Notwithstanding any other provisions of this division, payments to an individual under a plan or system established by an employer which makes provisions for his employees generally, or for a class or group of his employees, for the purpose of supplementing unemployment compensation benefits shall not be construed to be wages or compensation for personal services under this division and benefits payable under this division shall not be denied or reduced because of the receipt of payments under such arrangements or plans.

This amendment is hereby declared to be merely a clarification of the original intention of the Legislature and is not a substantive change, and is in conformity with the existing administrative interpretation of the law.

(Added by Stats. 1959, Ch. 1077.)

1265.1.
  

(a) Notwithstanding any other provision of this division, payments to an individual by an employer who has failed to provide the advance notice of facility closure required by the federal Worker Adjustment and Retraining Notification (WARN) Act (29 U.S.C. Sec. 2101 et seq.) or Chapter 4 (commencing with Section 1400) of Part 4 of Division 2 of the Labor Code may not be construed to be wages or compensation for personal services under this division.

(b) Benefits payable under this division may not be denied or reduced because of the receipt of payments related in any way to an employer’s violation of the WARN Act or Chapter 4 (commencing with Section 1400) of Part 4 of Division 2 of the Labor Code.

(Amended by Stats. 2004, Ch. 776, Sec. 1. Effective January 1, 2005.)

1265.5.
  

Notwithstanding any other provision of this division, payments to an individual for vacation pay which was earned but not paid for services performed prior to termination of employment shall not be construed to be wages or compensation for personal services under this division and benefits payable under this division shall not be denied or reduced because of the receipt of these payments.

(Amended by Stats. 1991, Ch. 1134, Sec. 1.)

1265.6.
  

Notwithstanding any other provision of this division, payments to an individual for holiday pay for any holiday occurring in a week during which the individual was unemployed shall be deemed wages received for the week in which the individual returns to work, if holiday pay is not paid until the individual returns to work from a definite period of layoff.
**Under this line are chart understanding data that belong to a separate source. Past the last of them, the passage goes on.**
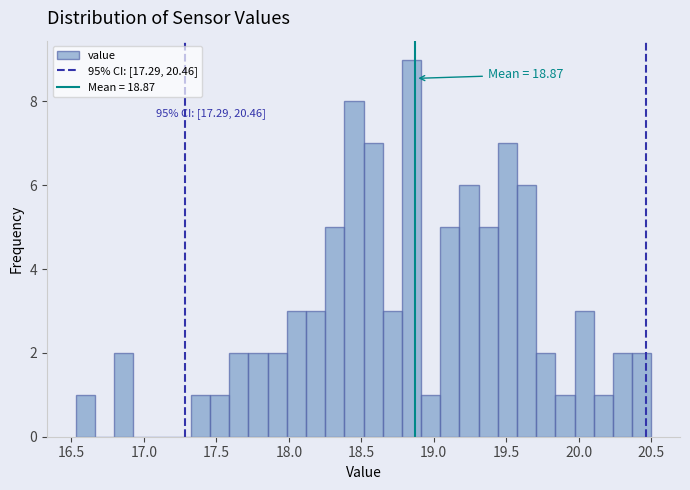

Around what value on the x-axis is the tallest bar? Give the approximate position of its centre, as read against the axis.

18.85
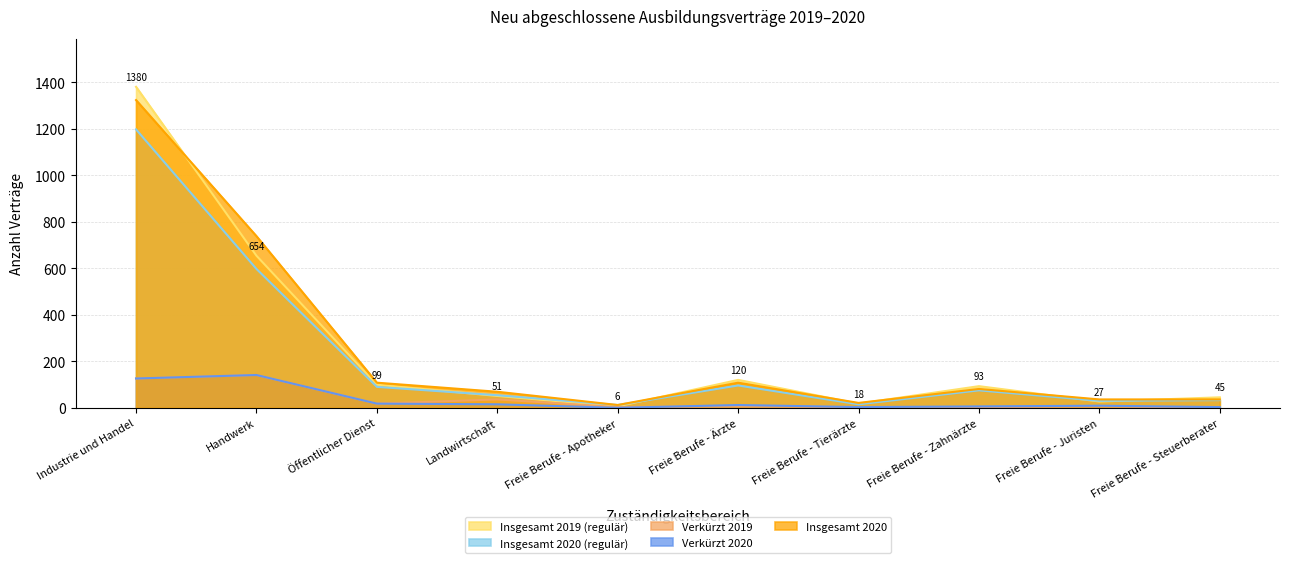

What is the minimum value for Insgesamt 2020 (regulär)?

12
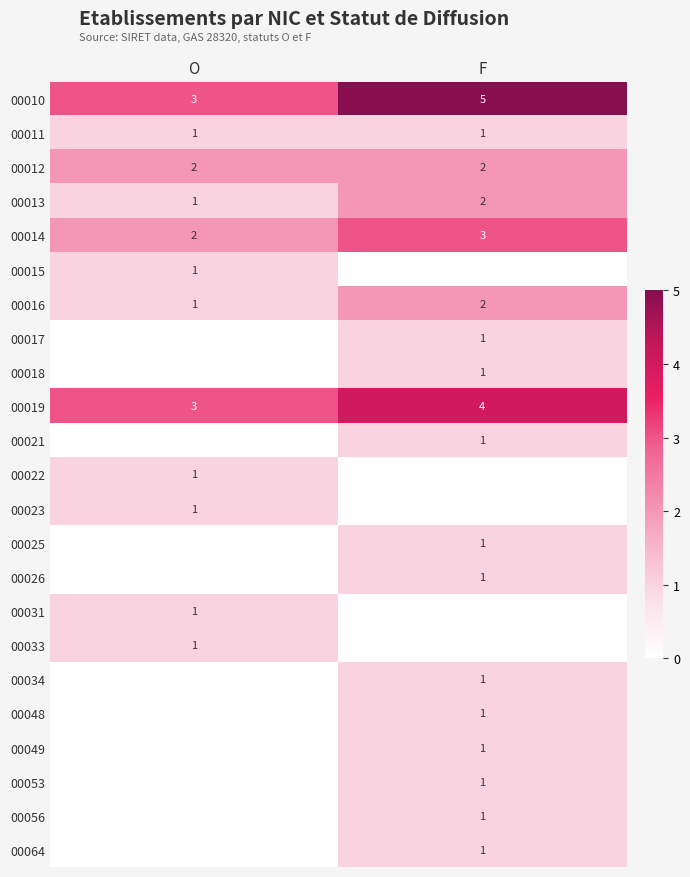

The value of 00064 at F is 1. True or false?

False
Payments to an individual for holiday pay for any holiday occurring in a week during which the individual was unemployed shall be deemed wages received for the week in which the holiday falls, if holiday pay is paid prior to the individual’s return to work from a definite period of layoff.

However, payments to an individual for holiday pay which was earned but not paid prior to an indefinite layoff, or termination of employment, or commencement of unemployment caused by disability, as the case may be, shall not be construed to be wages or compensation for personal services under this division and benefits payable under this division shall not be denied or reduced because of the receipt of these payments.

(Amended by Stats. 1987, Ch. 929, Sec. 3.)

1265.7.
  

Notwithstanding any other provision of this division, payments to an individual for sick pay which was earned but not paid for services performed prior to termination of employment, shall not be construed to be wages or compensation for personal services under this division and benefits payable under this division shall not be denied or reduced because of the receipt of such payments.

(Added by Stats. 1976, Ch. 1054.)

1265.9.
  

Notwithstanding any other provision of this division, payments for severance pay or terminal pay to an individual who is terminated from his or her employment as a direct result of the expansion of a federal redwood park in northern California by reason of legislation enacted by Congress in 1977 or 1978, shall not be construed to be wages or compensation for personal services under this division, and benefits payable under this division shall not be denied or reduced because of the receipt of such payment.

(Added by renumbering Section 1265.7 (as added by Stats. 1977, Ch. 1156) by Stats. 1979, Ch. 373.)